Un mercredi de janvier 2023, à cinq heures et demie de l’après-midi, à Anfa Park. Le temps est ensoleillé et l’endroit grouille de vie. Au milieu de cette agitation, Hajar Fahmi, une jeune femme de 20 ans, est assise avec ses amis. Elle regarde un groupe de garçons manœuvrant habilement sur l’asphalte avec leur patins à roulettes, faisant des accrobaties qui défient la gravité.
Curieuse, elle aborde l’un des garçons et lui demande si elle peut se joindre au groupe, qui accepte de l’inclure. Mais à sa première tentative, elle glisse violemment et se fracture le bras. Quoique traitée, elle décide de ne pas en dire un mot à ses parents, craignant de se voir interdire un nouvel essai.
L’aventure ne s’est évidemment pas arrêtée là. Un mois après l’incident, Hajar achète des patins à roulettes et commenca à s’entraîner seule. Chaque nouvelle tentative déclenche en elle des sentiments qui mèlent la peur et la joie. Elle se souvient d’ailleurs de ses débuts, en qualifiant le sport d’«exutoire très amusant». «Je libérais toute mon énergie en patinant, en tombant et en essayant à nouveau. Je ne peux pas décrire la sensation, mais je peux dire qu’elle est incroyable, malgré les nombreuses blessures», nous confie-t-elle.
En plus des défis sur le plan physique, Hajar a dû faire face aux regards des autres, aux critiques, aux moqueries de la part des garçons qui considèrent cette discipline comme la leur. «Va à la cuisine. Ici, tu n’es pas à ta place. Ce sport est réservé aux hommes, tu ferais mieux de t’acheter une poupée» ; telles sont les remarques quotidiennes qui lui ont été faites. Evitant les lieux d’entraînement lorsque les garçons sont présents, elle commence alors à s’excercer seule, dans des endroits vides. Ces moments précieux lui ont permis d’acquérir une meilleure maîtrise de ses mouvements.
«Exactement deux mois plus tard, je suis retournée au même endroit et devant les mêmes garçons qui se moquaient de moi, qui ont été choqués de voir mes progrès rapides. Ils pensaient que j’avais abandonné. Leur regard m’a prouvé que j’étais sur la bonne voie, et que ce sport n’est pas une exclusivité pour les hommes.»
Hajar Fahmi
Avec le temps, le nom de Hajar a commencé à se répandre, surtout après sa publication de vidéos de ses prestations sur ses comptes sur les réseaux sociaux. Ces contenus font même d’elle une source d’inspiration pour de nombreuses filles rêvant de pratiquer ce sport.

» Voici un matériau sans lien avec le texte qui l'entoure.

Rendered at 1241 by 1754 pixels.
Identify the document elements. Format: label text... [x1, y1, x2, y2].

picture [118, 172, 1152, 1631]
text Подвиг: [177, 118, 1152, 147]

Mais en avril de l’année dernière, Hajar a subi une nouvelle blessure, cette fois au visage. «Par un jour de pluie, j’ai glissé et je suis tombée sur le visage. Je suis allée à l’hôpital où j’ai eu des points de suture au menton», se souvient-elle, choisissant encore une fois de ne pas en parler à sa famille. La vérité aura fini par se révéler, à travers une vidéo sur les réseaux sociaux. Hajar sera interdite de jouer pendant un mois. En secret, elle achète une nouvelle paire de patins et recommence à s’entraîner.
Fin 2023, après des mois d’entraînement, Hajar découve que l’université organise une compétition de patins à roulettes. Elle y participe non pas pour gagner, mais pour mesurer son progrès et rencontrer d’autres personnes qui partagent la même passion. Lors de la compétition, elle fait la connaissance de l’association Rollschool Family et la rejoint. «L’association m’a fourni le soutien nécessaire en matière d’entraînement et d’équipement et m’a aidée à améliorer considérablement mes compétences», dit-elle.

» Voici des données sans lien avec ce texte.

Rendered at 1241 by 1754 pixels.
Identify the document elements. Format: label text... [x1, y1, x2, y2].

En mai 2024, Hajar a participé à la compétition «Ride avec Elle – Première Édition» et a remporté la première place, suivie d’une autre victoire lors du Championnat du Maroc tenu en novembre de la même année.
Mais ce n’est pas tout. Aujourd’hui, Hajar n’est pas seulement une joueuse professionnelle ; elle est aussi devenue entraîneuse au sein de l’association. Elle comprend parfaitement l’importance de soutenir les filles confrontées à des défis similaires. Parce qu’elle a commencé sans soutien ni mentors, elle a décidé d’être une guide et de mettre ses conseils à la disposition des débutants. Aujourd’hui, elle entraîne filles et garçons, enfants et adultes, en portant les valeurs de la la force et de la persévérance. Elle aspire également à participer à des compétitions internationales et a les yeux rivés sur les Jeux olympiques.
Malgré toutes les difficultés, Hajar n’a jamais regretté la décision qu’elle a prise : ce mercredi, à cinq heures et demie de l’après-midi à Anfa Park, une date qui restera gravée dans sa mémoire à jamais.